***** SUPPLIED DATA

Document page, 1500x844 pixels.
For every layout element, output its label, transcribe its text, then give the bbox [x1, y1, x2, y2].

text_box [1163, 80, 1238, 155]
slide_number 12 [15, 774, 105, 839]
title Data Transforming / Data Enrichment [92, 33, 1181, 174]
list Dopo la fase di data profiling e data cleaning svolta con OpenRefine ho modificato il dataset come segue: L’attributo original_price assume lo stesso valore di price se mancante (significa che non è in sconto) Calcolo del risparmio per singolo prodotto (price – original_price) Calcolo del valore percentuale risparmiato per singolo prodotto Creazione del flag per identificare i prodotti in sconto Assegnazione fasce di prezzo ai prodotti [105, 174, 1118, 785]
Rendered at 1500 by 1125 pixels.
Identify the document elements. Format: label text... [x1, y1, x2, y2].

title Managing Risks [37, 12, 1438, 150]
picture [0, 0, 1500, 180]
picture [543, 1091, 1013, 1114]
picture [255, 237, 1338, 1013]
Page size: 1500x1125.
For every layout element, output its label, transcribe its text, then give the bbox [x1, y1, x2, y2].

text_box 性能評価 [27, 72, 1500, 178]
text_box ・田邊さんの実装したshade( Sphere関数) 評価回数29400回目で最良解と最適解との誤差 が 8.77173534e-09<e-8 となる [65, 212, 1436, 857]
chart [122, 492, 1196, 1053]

**********

| PROBLEM |
In the data above, start at the line that has "Identify the document", stop after the line that has "Page size: 1500x1125.", and print every line in between exactly as it stands.

| WRITTEN RESPONSE |
Identify the document elements. Format: label text... [x1, y1, x2, y2].

title Managing Risks [37, 12, 1438, 150]
picture [0, 0, 1500, 180]
picture [543, 1091, 1013, 1114]
picture [255, 237, 1338, 1013]
Page size: 1500x1125.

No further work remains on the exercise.